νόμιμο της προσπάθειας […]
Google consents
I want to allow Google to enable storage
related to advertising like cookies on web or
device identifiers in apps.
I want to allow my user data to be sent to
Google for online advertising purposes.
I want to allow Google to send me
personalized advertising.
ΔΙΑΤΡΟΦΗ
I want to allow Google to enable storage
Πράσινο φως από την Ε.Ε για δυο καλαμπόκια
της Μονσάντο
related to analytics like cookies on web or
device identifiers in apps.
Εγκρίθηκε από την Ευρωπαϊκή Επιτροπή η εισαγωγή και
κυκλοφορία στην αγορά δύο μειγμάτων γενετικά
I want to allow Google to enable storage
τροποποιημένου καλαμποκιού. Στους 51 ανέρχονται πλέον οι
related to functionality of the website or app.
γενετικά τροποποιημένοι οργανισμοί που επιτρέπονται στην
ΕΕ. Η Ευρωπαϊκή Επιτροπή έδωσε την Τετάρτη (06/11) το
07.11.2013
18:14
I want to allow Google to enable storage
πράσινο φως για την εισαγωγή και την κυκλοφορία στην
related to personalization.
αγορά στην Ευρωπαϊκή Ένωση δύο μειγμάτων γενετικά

========================================

The complete material should be output once more, word for word.

νόμιμο της προσπάθειας […]
Google consents
I want to allow Google to enable storage
related to advertising like cookies on web or
device identifiers in apps.
I want to allow my user data to be sent to
Google for online advertising purposes.
I want to allow Google to send me
personalized advertising.
ΔΙΑΤΡΟΦΗ
I want to allow Google to enable storage
Πράσινο φως από την Ε.Ε για δυο καλαμπόκια
της Μονσάντο
related to analytics like cookies on web or
device identifiers in apps.
Εγκρίθηκε από την Ευρωπαϊκή Επιτροπή η εισαγωγή και
κυκλοφορία στην αγορά δύο μειγμάτων γενετικά
I want to allow Google to enable storage
τροποποιημένου καλαμποκιού. Στους 51 ανέρχονται πλέον οι
related to functionality of the website or app.
γενετικά τροποποιημένοι οργανισμοί που επιτρέπονται στην
ΕΕ. Η Ευρωπαϊκή Επιτροπή έδωσε την Τετάρτη (06/11) το
07.11.2013
18:14
I want to allow Google to enable storage
πράσινο φως για την εισαγωγή και την κυκλοφορία στην
related to personalization.
αγορά στην Ευρωπαϊκή Ένωση δύο μειγμάτων γενετικά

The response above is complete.